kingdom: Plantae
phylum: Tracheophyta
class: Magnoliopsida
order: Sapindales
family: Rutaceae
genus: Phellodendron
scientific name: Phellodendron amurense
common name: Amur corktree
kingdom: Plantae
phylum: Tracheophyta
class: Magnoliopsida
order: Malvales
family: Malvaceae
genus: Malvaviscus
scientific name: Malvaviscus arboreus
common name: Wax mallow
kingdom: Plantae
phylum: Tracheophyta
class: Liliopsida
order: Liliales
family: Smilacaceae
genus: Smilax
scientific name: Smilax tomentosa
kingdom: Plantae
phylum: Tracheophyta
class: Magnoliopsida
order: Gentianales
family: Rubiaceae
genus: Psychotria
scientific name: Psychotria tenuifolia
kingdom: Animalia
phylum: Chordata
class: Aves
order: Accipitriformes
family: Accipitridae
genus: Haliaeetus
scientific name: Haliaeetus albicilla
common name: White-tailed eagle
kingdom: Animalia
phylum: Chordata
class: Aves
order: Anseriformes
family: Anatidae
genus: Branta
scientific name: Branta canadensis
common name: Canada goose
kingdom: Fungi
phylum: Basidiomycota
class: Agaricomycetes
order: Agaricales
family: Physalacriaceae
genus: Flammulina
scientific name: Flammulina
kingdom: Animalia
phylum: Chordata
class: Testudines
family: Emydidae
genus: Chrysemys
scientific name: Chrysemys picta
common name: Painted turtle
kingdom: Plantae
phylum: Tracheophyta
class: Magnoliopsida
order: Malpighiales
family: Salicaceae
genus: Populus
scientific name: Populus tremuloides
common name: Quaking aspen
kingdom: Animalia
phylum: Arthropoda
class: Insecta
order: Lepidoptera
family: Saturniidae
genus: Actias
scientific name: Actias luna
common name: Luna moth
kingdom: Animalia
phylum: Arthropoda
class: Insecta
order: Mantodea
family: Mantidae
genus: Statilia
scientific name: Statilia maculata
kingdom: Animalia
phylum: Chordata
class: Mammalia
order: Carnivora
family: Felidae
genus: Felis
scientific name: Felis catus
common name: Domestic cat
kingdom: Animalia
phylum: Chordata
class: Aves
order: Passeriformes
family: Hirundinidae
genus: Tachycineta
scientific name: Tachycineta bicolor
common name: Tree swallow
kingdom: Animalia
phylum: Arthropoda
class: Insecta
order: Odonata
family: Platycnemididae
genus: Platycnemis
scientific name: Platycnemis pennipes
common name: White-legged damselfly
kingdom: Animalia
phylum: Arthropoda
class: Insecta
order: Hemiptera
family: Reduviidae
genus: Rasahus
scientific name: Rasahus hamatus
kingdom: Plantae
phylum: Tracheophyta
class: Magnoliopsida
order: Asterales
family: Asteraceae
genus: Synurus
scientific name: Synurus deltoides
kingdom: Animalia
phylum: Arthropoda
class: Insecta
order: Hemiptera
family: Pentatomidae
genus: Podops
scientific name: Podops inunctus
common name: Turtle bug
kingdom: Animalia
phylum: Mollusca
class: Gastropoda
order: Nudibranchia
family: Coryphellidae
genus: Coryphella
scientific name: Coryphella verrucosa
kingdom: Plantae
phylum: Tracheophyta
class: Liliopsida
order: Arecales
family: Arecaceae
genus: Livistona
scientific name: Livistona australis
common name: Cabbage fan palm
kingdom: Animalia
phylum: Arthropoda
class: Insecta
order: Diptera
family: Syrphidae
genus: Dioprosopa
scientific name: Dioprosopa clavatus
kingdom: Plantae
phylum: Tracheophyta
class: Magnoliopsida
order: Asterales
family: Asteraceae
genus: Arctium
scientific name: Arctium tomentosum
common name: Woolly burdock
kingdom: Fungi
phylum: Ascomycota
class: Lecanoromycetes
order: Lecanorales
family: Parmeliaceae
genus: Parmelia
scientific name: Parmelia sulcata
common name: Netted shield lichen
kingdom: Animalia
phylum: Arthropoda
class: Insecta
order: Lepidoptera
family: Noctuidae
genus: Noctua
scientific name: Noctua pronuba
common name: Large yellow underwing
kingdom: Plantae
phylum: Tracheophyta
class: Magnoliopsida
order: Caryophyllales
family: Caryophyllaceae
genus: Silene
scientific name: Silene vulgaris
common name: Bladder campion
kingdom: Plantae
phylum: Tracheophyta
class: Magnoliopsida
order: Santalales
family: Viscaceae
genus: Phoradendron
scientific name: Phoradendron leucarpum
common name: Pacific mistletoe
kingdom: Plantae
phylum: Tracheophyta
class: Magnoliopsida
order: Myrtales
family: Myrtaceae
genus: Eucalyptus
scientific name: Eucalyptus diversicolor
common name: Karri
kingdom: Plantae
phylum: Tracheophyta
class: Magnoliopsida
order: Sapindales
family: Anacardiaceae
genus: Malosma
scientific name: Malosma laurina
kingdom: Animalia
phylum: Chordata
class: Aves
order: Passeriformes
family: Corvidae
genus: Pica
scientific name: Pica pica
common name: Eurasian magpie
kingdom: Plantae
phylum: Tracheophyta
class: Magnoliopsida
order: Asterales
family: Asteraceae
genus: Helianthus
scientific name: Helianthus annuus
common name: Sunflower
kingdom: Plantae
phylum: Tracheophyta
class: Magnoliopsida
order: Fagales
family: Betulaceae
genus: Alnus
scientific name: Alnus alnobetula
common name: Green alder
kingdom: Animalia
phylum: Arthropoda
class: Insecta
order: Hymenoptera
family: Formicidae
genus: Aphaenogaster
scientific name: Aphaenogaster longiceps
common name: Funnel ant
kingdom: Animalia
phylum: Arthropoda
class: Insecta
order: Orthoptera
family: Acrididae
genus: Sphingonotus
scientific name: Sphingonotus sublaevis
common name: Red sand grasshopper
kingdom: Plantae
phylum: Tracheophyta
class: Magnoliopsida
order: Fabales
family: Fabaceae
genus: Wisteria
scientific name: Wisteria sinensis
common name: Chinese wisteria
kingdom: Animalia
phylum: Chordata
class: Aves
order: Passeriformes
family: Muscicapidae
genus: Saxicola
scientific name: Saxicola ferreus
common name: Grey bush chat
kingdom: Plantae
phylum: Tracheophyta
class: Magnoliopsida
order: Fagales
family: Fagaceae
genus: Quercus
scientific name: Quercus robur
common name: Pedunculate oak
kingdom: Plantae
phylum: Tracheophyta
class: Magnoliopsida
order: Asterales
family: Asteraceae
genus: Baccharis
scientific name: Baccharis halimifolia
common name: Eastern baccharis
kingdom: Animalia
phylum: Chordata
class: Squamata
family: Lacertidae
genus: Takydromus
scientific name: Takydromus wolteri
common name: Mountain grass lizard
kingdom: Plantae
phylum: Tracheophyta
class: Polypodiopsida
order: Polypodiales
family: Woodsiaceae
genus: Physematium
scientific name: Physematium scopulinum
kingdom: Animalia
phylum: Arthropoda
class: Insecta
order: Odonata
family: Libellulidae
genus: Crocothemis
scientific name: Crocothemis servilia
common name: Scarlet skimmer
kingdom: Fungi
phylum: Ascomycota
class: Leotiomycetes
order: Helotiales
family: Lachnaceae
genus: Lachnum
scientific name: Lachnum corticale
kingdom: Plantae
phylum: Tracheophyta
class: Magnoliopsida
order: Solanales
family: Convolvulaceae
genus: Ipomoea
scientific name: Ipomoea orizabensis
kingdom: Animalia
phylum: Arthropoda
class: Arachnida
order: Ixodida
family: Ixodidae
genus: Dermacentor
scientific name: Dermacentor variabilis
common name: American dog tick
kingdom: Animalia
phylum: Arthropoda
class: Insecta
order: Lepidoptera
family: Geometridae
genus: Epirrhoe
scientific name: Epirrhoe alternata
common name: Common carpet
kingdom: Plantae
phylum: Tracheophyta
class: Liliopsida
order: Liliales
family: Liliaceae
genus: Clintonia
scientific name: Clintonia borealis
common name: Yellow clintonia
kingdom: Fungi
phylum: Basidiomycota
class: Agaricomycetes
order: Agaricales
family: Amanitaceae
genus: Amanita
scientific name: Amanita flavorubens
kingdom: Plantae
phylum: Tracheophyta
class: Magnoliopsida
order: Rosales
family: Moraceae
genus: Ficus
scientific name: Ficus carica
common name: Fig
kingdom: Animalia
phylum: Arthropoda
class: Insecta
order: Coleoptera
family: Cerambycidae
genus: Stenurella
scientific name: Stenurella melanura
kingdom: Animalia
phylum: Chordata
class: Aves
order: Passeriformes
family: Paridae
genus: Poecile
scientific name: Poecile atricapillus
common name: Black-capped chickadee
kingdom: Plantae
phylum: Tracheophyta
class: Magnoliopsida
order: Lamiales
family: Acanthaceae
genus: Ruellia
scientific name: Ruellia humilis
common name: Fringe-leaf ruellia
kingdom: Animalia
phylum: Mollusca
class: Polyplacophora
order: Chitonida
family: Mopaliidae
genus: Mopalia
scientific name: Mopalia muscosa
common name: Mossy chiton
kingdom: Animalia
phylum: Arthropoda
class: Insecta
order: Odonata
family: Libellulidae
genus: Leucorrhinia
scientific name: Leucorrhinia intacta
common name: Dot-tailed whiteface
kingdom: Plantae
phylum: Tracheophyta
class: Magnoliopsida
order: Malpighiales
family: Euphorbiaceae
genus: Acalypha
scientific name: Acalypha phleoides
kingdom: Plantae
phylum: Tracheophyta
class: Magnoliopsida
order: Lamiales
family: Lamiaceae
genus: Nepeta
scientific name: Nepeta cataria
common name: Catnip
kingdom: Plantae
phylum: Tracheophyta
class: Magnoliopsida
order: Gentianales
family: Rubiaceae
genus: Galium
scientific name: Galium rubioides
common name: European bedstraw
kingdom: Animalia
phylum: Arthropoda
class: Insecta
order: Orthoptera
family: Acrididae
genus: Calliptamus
════════════════
Instructions for the task:
Reproduce the listing above word for word, starting at the line that contains "scientific name: Nepeta cataria" and continuing through the last line of the listing.

Exercise answer:
scientific name: Nepeta cataria
common name: Catnip
kingdom: Plantae
phylum: Tracheophyta
class: Magnoliopsida
order: Gentianales
family: Rubiaceae
genus: Galium
scientific name: Galium rubioides
common name: European bedstraw
kingdom: Animalia
phylum: Arthropoda
class: Insecta
order: Orthoptera
family: Acrididae
genus: Calliptamus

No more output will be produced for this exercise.